The phenomenon of excited activity cannot be ascribed to a type of phosphorescence produced by the rays from the emanation on bodies; for it has been shown that the activity can be concentrated on the negative electrode in a strong electric field, even if the electrode is shielded from the direct radiation from the active substance which gives off the emanation. The amount of excited activity does not seem in any way connected with the ionization produced by the emanation in the gas with which it is mixed. For example, if a closed vessel is constructed with two large parallel insulated metal plates on the lower of which a layer of thoria is spread, the amount of the excited activity on the upper plate when charged negatively, is independent of the distance between the plates when that distance is varied from 1 millimetre to 2 centimetres. This experiment shows that the amount of excited activity depends only on the amount of emanation emitted from the thoria; for the ionization produced with a distance of 2 centimetres between the plates is about ten times as great as with a distance of 1 millimetre.

178. If a platinum wire be made active by exposure to the emanation of thoria, its activity can be removed by treating the wire with certain acids[^[272]]. For example, the activity is not much altered by immersing the wire in hot or cold water or nitric acid, but more than 80% of it is removed by dilute or concentrated solutions of sulphuric or hydrochloric acid. The activity has not been destroyed by this treatment but is manifested in the solution. If the solution be evaporated, the activity remains behind on the dish.

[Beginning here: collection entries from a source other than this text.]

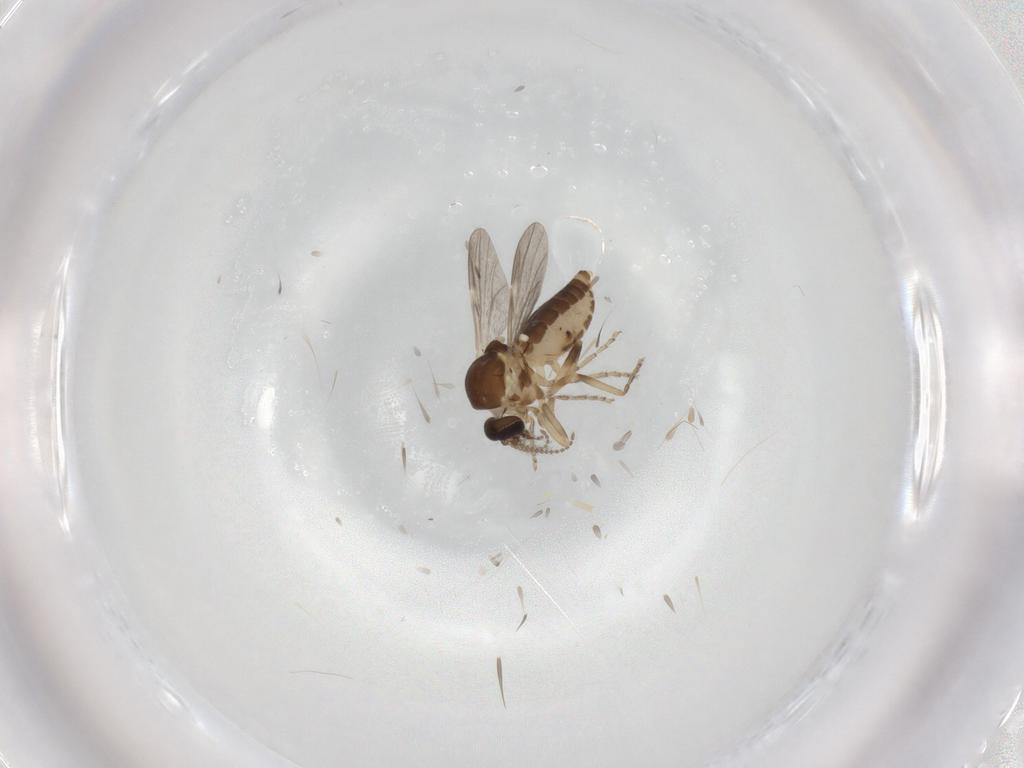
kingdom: Animalia
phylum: Arthropoda
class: Insecta
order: Diptera
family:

These results show that the excited activity is due to a deposit on the surface of bodies of radio-active matter which has definite properties as regards solution in acids. This active matter is dissolved in some acids, but, when the solvent is evaporated, the active matter is left behind. This active matter is deposited on the surface of bodies, for it can be partly removed by rubbing the body with a cloth, and almost completely by scouring the plate with sand or emery paper. If a negatively charged wire is placed in the presence of a large quantity of radium emanation, it becomes intensely active. If the wire, after removal, is drawn across a screen of zinc sulphide, or willemite, a portion of the active matter is rubbed off, and a luminous trail is left behind on the screen. The amount of active matter deposited is extremely small, for no difference of weight has been detected in a platinum wire when made extremely active. On examining the wire under a microscope, no trace of foreign matter is observed. It follows from these results that the matter which causes excited activity is many thousand times more active, weight for weight, than radium itself.

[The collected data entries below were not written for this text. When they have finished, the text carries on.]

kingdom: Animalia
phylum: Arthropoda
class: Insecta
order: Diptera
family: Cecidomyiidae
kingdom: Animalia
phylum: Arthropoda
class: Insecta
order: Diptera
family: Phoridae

It is convenient to have a definite name for this radio-active matter, for the term “excited activity” only refers to the radiation from the active matter and not to the matter itself. The term “active deposit” will be generally applied to this matter. The active deposit from the three substances thorium, radium, and actinium is, in each case, derived from its respective emanation, and possesses the same general property of concentration on the negative electrode in an electric field and of acting as a non-volatile type of matter which is deposited from the gas on to the surface of bodies. These active deposits, while all soluble in strong acids, are chemically distinct from each other.

The term “active deposit” can, however, only be used when the matter is spoken of as a whole; for it will be shown later that the matter, under ordinary conditions, is complex and contains several constituents which have distinctive physical and chemical properties and also a distinctive rate of change. According to the theory advanced in [section 136], we may suppose that the emanation of thorium, radium, and actinium is unstable and breaks up with the expulsion of an α particle. The residue of the atom of the emanation diffuses to the sides of the vessel or is removed to the negative electrode in an electric field. This active deposit is in turn unstable and breaks up in several successive stages.